Psychoendocrinology Research
Residents have the opportunity to work in Dr. Sherwood Brown’s research group studying dual diagnoses (e.g., depression or bipolar disorders concurrent with medical illness or substance abuse) and the effects of corticosteroids (e.g., prednisone) on mood and memory.
Psychosocial Research and Depression Clinic
Led by Robin Jarrett, Ph.D., the Psychosocial Research and Depression Clinic studies psychosocial causes and interventions for depression. Current emphases include cognitive behavioral therapies, interventions for pregnant women, and prevention of depression. The resident may assist in recruiting, evaluating, and monitoring symptoms of women who are pregnant or attempting to conceive and who are also at risk for major depression due to a previous episode. Participation will result in a related scholarly product (e.g., review of literature or short case report).

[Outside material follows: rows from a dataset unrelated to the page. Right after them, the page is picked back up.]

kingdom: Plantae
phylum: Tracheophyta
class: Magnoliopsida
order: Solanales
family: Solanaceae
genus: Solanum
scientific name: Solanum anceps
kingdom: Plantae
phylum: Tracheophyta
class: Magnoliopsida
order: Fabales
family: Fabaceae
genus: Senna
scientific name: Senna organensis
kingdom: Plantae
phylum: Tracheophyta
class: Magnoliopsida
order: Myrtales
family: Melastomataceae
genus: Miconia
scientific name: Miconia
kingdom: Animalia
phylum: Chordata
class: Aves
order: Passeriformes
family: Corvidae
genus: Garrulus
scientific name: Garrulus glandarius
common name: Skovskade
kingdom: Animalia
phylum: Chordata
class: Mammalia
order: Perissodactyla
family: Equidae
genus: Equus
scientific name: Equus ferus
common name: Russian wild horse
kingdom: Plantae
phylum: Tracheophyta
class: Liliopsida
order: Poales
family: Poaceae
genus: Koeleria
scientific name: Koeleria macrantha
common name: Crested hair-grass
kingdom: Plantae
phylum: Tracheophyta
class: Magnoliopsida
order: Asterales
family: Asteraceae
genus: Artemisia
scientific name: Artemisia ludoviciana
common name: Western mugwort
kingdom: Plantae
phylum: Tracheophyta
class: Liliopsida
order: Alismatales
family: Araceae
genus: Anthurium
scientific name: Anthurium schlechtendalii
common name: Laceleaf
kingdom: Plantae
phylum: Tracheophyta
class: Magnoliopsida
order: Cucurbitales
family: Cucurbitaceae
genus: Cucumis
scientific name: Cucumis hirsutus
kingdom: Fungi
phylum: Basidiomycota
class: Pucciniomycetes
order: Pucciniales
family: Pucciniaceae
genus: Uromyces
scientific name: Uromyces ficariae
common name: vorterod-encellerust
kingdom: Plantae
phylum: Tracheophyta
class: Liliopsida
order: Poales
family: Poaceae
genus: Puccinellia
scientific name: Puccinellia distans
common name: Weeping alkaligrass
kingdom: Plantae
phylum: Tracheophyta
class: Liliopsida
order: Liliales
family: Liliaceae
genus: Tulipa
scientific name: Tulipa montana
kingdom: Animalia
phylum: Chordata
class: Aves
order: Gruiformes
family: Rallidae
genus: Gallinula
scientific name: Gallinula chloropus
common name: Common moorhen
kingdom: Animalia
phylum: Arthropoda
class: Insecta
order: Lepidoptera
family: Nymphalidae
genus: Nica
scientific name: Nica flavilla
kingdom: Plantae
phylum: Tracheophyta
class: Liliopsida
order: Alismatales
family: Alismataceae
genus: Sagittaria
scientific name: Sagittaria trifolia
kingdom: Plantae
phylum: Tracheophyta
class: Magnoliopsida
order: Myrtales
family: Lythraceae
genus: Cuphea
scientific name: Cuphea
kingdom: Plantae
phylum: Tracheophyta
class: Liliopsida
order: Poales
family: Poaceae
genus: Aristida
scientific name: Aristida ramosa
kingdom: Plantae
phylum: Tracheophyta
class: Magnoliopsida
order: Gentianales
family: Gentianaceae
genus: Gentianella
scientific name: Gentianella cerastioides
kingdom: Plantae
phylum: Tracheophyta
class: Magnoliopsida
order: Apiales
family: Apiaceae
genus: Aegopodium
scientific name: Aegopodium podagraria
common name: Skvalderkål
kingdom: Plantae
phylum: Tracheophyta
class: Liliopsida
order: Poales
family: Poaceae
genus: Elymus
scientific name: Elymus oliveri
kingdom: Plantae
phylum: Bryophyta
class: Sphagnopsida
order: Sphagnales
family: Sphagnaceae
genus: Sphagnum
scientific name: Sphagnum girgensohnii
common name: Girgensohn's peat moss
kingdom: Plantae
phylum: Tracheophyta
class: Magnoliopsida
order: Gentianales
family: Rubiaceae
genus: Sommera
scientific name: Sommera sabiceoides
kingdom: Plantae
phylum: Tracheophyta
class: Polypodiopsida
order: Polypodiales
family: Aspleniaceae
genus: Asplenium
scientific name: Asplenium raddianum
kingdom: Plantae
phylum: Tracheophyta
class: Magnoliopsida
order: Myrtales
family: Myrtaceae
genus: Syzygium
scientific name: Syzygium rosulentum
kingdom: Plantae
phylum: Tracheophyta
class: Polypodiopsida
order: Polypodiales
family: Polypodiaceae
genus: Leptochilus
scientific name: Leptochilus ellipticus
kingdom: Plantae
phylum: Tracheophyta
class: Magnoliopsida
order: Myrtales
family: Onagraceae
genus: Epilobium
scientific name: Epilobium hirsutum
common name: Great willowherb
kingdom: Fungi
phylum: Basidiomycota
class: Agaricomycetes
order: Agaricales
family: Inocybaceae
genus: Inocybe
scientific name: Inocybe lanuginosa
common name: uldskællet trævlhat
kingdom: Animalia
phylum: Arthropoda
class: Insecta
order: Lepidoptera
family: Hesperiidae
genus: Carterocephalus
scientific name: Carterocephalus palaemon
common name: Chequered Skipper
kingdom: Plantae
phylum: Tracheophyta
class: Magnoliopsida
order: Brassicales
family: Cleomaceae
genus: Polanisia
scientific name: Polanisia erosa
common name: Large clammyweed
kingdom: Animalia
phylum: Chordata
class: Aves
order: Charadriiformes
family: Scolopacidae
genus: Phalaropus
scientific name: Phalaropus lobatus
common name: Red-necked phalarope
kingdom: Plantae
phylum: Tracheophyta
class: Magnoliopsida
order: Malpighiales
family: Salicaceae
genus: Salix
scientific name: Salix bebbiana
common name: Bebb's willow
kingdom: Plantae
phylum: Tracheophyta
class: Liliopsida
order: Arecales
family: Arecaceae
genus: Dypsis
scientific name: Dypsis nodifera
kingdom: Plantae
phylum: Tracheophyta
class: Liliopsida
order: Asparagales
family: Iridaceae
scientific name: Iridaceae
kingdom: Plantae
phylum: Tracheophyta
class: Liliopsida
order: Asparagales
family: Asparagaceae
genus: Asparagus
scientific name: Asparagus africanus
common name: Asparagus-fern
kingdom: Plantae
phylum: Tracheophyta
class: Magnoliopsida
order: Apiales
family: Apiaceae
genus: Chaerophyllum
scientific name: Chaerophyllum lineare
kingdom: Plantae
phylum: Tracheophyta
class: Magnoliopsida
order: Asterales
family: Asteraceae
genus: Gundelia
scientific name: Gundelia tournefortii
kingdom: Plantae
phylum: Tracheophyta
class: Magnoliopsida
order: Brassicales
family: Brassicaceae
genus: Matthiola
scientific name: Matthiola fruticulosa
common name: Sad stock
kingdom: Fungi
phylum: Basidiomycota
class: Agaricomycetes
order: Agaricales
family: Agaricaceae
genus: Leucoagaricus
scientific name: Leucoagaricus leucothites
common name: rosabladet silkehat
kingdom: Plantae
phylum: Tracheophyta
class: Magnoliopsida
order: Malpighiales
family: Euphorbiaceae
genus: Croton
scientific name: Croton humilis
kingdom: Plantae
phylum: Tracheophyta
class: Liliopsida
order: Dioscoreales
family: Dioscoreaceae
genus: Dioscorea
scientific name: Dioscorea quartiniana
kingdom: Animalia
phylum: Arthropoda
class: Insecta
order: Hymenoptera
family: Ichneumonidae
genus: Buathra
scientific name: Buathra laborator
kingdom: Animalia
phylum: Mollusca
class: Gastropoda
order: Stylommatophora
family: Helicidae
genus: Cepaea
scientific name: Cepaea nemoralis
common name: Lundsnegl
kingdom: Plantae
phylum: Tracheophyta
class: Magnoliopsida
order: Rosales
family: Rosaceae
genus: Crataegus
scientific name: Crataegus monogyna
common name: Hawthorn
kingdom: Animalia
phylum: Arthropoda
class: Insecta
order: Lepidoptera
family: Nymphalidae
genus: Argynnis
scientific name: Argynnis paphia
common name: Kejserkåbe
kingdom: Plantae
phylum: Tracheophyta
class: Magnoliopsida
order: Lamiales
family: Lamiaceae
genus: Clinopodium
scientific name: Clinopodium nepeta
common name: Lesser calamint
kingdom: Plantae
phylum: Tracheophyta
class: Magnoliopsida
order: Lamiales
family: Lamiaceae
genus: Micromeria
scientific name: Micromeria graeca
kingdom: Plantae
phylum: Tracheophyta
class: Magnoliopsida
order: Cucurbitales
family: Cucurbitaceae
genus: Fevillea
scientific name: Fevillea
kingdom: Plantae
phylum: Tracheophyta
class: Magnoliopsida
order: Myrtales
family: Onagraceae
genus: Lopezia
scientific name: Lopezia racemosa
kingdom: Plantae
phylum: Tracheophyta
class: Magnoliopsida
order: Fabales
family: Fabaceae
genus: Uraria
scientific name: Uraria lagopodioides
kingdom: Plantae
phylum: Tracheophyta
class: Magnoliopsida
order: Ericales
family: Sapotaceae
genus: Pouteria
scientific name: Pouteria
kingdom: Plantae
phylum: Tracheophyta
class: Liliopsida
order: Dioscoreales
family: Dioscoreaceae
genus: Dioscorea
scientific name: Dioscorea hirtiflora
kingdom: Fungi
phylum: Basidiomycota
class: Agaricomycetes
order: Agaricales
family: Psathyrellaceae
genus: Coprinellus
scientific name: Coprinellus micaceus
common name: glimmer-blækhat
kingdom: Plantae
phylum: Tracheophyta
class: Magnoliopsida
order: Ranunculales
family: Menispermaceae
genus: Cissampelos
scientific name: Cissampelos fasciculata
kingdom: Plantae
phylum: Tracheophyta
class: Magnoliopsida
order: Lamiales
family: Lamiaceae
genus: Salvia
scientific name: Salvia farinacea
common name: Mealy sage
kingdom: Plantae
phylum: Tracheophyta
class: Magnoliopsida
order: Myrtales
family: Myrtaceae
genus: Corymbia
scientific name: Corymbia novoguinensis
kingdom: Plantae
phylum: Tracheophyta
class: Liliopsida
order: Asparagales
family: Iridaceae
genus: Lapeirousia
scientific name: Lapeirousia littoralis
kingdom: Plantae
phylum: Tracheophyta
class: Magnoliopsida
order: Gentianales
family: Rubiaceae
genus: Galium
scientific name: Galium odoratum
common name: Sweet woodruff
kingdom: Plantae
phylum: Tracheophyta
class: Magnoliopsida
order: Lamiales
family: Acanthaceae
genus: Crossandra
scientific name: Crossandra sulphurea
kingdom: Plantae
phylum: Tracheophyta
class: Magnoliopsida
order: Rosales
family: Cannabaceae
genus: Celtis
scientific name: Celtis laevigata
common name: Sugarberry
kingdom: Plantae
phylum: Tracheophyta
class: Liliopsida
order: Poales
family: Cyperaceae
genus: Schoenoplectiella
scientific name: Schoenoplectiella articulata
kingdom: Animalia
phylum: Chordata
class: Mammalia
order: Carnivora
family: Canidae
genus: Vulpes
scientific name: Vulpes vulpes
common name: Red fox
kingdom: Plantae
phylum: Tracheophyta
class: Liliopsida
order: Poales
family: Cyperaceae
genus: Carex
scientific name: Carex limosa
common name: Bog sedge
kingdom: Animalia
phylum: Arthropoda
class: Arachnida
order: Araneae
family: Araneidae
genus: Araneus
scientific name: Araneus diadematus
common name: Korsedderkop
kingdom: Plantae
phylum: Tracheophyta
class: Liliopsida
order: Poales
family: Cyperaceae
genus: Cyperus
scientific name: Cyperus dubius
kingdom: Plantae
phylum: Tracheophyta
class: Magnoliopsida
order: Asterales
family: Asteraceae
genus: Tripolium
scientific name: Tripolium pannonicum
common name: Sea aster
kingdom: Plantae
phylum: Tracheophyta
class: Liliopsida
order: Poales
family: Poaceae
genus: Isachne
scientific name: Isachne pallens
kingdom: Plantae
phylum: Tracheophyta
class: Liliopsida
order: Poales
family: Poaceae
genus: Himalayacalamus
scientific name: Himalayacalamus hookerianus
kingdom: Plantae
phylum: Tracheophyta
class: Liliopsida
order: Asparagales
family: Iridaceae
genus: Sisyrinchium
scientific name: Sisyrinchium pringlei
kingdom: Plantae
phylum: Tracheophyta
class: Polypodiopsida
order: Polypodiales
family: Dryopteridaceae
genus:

Residents have the opportunity to rotate in the University Hospital Sleep & Breathing Disorders Clinic. Additionally, residents will become proficient in understanding the sleep cycle, interpreting polysomnography, and understanding both primary and secondary sleep disorders and treatment.
Objectives for the elective also include learning how medications affect the sleep cycle, how to gather a sleep history, and utilizing a multidisciplinary approach to treatment.
Medical toxicology fellows direct residents on reviewing poison cases that have been called into the Poison Center. Residents will call back hospitals where a toxicology patient has been admitted to obtain more information and will also, under the guidance of a fellow, provide further recommendations.
PGY-3 and PGY-4 residents in the Psychiatry Residency Program work with a university student population at the University of North Texas and at UT Arlington, focusing on typical developmental disruptions of college students, new onset of significant psychiatric disorders, and working with patients with pre-existing illnesses to transition away from home and into greater independence.
Obstetrics Complications Clinic
The Parkland Obstetrics Service is one of the largest in the US and a model for public hospital obstetrical care. As Ob/Gyn residents see patients, those who have co-morbid psychiatric disorders and are in acute need of evaluation or treatment guidance will be seen by the resident and attending. The resident also helps educate the obstetrics medical staff on mental health, treatment options, and community resources.
Postpartum Depression
Parkland Hospital Outpatient Clinic
Residents will evaluate postpartum patients who have recently screened positive for postpartum depression at their Parkland Obstetrics Clinic. Residents work directly with a supervising psychiatrist and interdisciplinary team to decide appropriate treatment for patients and, if indicated, continue to follow up with patents.
Victim Intervention Program, Parkland Hospital
The Victim Intervention Program (VIP)/Rape Crisis Center serves patients who are victims of violent crime, sexual assault, domestic violence, childhood abuse, and political persecution/torture. Residents will learn to thoroughly assess trauma and utilize both medications and psychosocial interventions to provide amelioration of symptoms, social support, and long-term healing.
Women’s Stress Disorders Clinic
Residents work in outpatient clinics that specialize in women's mental health topics at the Dallas Veterans Affairs Medical Center and Parkland Hospital. An optional research experience is available to interested residents.